The threshold is higher than most doctors fear. The GMC is not monitoring your Instagram for holiday photos or your Twitter for opinions about GP funding. It investigates when complaints are made — and complaints are made when content is genuinely offensive, identifiable, or undermines trust in a way that a reasonable member of the public would find concerning.
Practical guidelines
Assume everything is public and permanent. Private accounts aren't private. Screenshots exist. Content you delete can be recovered. Post accordingly.
Separate personal and professional if you prefer. Some doctors maintain separate accounts — one professional, one personal. This isn't required but reduces risk for those who want to be freely personal online.

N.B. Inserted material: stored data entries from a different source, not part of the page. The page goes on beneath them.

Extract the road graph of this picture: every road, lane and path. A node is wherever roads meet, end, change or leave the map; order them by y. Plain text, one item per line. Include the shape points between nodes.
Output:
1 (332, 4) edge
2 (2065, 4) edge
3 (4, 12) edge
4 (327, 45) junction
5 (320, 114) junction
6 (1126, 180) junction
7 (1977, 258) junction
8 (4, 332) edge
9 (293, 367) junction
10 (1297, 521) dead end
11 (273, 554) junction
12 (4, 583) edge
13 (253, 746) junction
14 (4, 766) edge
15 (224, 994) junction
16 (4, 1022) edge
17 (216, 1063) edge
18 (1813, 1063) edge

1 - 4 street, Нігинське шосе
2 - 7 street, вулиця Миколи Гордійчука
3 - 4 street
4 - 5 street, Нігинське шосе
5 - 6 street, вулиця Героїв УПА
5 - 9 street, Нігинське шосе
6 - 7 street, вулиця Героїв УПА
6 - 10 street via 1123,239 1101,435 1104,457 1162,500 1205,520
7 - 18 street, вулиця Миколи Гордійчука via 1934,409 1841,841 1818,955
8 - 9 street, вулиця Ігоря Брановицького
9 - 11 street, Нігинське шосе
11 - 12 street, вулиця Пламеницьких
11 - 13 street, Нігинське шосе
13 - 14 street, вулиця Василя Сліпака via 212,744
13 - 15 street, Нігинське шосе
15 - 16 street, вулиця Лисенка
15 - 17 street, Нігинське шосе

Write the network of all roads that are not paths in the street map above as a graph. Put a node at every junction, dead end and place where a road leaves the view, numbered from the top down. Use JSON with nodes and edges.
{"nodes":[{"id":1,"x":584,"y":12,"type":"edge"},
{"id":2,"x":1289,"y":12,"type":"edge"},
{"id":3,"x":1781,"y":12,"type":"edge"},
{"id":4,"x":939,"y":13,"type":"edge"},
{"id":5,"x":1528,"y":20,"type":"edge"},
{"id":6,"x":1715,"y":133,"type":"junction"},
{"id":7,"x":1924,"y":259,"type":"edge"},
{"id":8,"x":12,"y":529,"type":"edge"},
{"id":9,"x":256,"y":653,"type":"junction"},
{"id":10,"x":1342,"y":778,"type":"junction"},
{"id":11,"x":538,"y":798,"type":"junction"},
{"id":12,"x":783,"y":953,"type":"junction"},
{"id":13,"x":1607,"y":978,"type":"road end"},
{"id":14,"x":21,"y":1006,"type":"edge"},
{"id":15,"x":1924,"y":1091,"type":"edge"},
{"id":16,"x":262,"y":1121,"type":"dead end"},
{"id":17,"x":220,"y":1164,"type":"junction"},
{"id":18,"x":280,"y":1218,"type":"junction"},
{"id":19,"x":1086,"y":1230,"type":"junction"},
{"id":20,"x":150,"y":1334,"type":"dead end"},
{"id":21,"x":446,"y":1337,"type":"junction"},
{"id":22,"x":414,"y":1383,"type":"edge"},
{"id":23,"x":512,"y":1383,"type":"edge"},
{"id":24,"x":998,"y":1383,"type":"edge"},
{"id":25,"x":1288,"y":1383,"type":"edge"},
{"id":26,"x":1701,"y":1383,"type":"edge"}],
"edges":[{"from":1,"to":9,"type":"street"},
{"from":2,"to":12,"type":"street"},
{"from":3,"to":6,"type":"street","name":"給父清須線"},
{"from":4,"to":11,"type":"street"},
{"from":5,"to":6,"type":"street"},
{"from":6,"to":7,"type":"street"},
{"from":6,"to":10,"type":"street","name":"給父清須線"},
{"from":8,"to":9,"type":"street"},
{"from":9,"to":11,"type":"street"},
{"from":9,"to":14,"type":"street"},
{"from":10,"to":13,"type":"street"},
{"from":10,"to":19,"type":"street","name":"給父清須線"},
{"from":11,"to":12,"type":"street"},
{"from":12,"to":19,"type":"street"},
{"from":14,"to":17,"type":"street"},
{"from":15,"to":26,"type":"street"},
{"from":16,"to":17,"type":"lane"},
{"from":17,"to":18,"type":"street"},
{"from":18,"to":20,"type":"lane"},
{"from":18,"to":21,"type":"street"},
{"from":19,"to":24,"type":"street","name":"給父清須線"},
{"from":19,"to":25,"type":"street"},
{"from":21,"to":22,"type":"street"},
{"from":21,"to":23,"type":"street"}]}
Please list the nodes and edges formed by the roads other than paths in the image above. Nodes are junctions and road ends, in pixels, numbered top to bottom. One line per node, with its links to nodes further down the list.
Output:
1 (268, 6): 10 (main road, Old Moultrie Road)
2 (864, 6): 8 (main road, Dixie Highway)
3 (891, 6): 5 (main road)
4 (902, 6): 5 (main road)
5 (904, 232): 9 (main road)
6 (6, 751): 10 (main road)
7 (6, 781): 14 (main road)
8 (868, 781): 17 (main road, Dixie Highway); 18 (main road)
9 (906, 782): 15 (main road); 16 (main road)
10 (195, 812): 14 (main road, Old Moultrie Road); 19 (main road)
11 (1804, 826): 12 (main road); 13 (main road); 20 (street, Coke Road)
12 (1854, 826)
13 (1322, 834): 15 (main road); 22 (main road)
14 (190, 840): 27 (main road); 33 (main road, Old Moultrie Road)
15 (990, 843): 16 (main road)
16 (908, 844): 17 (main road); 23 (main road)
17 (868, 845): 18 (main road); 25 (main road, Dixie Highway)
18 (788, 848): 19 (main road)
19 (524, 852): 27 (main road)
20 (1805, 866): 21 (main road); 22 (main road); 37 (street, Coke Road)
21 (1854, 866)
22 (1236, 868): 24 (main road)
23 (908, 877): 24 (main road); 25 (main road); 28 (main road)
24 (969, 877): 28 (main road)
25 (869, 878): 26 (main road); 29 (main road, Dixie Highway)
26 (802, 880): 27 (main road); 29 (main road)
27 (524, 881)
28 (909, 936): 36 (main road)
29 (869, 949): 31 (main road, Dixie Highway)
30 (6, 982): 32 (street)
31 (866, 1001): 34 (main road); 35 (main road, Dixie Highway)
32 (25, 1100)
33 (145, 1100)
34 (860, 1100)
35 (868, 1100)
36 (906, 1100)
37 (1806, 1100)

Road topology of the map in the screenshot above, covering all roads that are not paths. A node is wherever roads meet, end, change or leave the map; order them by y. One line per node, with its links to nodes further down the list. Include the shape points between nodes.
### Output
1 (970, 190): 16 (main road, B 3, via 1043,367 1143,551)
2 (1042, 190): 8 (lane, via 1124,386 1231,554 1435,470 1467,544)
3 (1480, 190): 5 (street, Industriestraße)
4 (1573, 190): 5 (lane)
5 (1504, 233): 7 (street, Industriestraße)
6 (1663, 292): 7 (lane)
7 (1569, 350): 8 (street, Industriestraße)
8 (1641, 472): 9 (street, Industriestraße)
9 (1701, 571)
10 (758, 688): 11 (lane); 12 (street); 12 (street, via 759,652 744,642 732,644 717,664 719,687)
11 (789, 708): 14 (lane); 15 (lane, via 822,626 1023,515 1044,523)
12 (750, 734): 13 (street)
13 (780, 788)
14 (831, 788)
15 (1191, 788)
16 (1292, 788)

Identify yourself honestly. If you're commenting on medical matters and your audience would reasonably assume you're speaking as a doctor, don't pretend otherwise. Using your credentials to add authority to a non-medical opinion (e.g., "as a doctor, this political party is wrong about...") is a grey area — use judgement.
Don't give specific medical advice to individuals online. General health education: fine. "Based on what you've described, you should take X medication": not fine.
When in doubt, don't post it. Or at least wait 24 hours. If it still seems like a good idea after a night's sleep, it probably is.